### WORK REQUIRED:
Pick up the Kafka Streams micro-batching thread below at the point where it stops and keep writing it.

### SOURCE DOCUMENT:
Re: micro-batching in kafka streams

Guozhang Wang Wed, 28 Sep 2016 15:20:50 -0700

Ara,

I'd recommend you using the interactive queries feature, available in the
up coming 0.10.1 in a couple of weeks, to query the current snapshot of the
state store.


We are going to write a blog post about step-by-step instructions to
leverage this feature for use cases just like yours soon.

Guozhang


On Wed, Sep 28, 2016 at 2:19 PM, Ara Ebrahimi <ara.ebrah...@argyledata.com>
wrote:

> I need this ReadOnlyKeyValueStore.
>
> In my use case, I do an aggregateByKey(), so a KTable is formed, backed by
> a state store. This is then used by the next steps of the pipeline. Now
> using the word count sample, I try to read the state store. Hence I end up
> sharing it with the actual pipeline. And Kafka Streams doesn’t like that
> because apparently state stores are assumed to be writable (indeed there’s
> a put() in there) and deep in the rocksdb state store code it tries to
> create a lock file (and indeed there is a filed named LOCK in there).
>
> Ara.
>
> On Sep 28, 2016, at 2:03 PM, Guozhang Wang <wangg...@gmail.com<mailto:wan
> gg...@gmail.com>> wrote:
>
> Ara,
>
> Are you using the interactive queries feature but encountered issue due to
> locking file conflicts?
>
> https://cwiki.apache.org/confluence/display/KAFKA/KIP-
> 67%3A+Queryable+state+for+Kafka+Streams
>
> This is not expected to happen, if you are indeed using this feature I'd
> like to learn more of your error scenario.
>
> Guozhang
>
>
> On Tue, Sep 27, 2016 at 9:41 AM, Ara Ebrahimi <ara.ebrah...@argyledata.com
> <mailto:ara.ebrah...@argyledata.com>>
> wrote:
>
> One more thing:
>
> Guozhang pointed me towards this sample for micro-batching:
> https://github.com/apache/kafka/blob/177b2d0bea76f270ec087ebe734313
> 07c1aef5a1/streams/examples/src/main/java/org/apache/
> kafka/streams/examples/wordcount/WordCountProcessorDemo.java
>
> This is a good example and successfully got it adapted for my user case.
> BUT the main problem is that even if my use case deals with writing of
> hourly windows of data and hence the data is already in a rocksdb file but
> I need to create a duplicate of the same file just to be able to
> periodically do range scans on it and write to the external database. I did
> try to see if I could get StateStore to read the same rocksdb file used by
> the aggregateByKey which is happening before this step but it complained
> about not being able to lock the file. Would be great to be able to share
> the same underlying file between aggregateByKey (or any other such
> KTable-producing operation) and such periodic triggers.
>
> Ara.

### GIVEN INFORMATION:

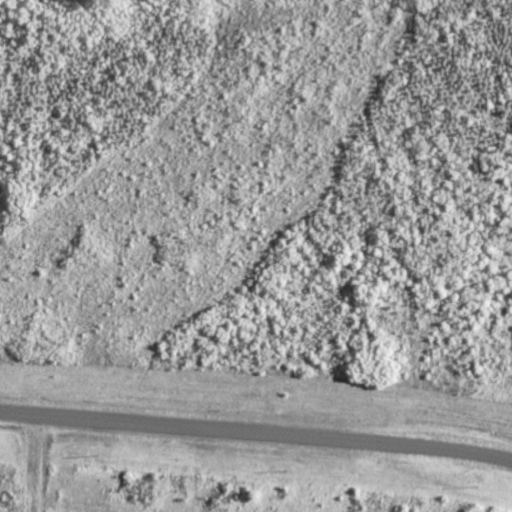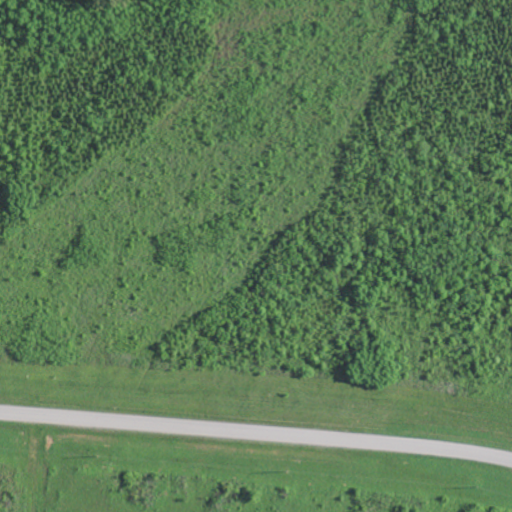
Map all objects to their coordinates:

### THE ANSWER:
>
> On Sep 26, 2016, at 10:40 AM, Ara Ebrahimi <ara.ebrah...@argyledata.com<
> mailto:ara.ebrah...@argyledata.com><
> mailto:ara.ebrah...@argyledata.com>> wrote:
>
> Hi,
>
> So, here’s the situation:
>
> - for classic batching of writes to external systems, right now I simply
> hack it. This specific case is writing of records to Accmumlo database, and
> I simply use the batch writer to batch writes, and it flushes every second
> or so. I’ve added a shutdown hook to the jvm to flush upon graceful exit
> too. This is good enough for me, but obviously it’s not perfect. I wish
> Kafka Streams had some sort of a trigger (based on x number of records
> processed, or y window of time passed). Which brings me to the next use
> case.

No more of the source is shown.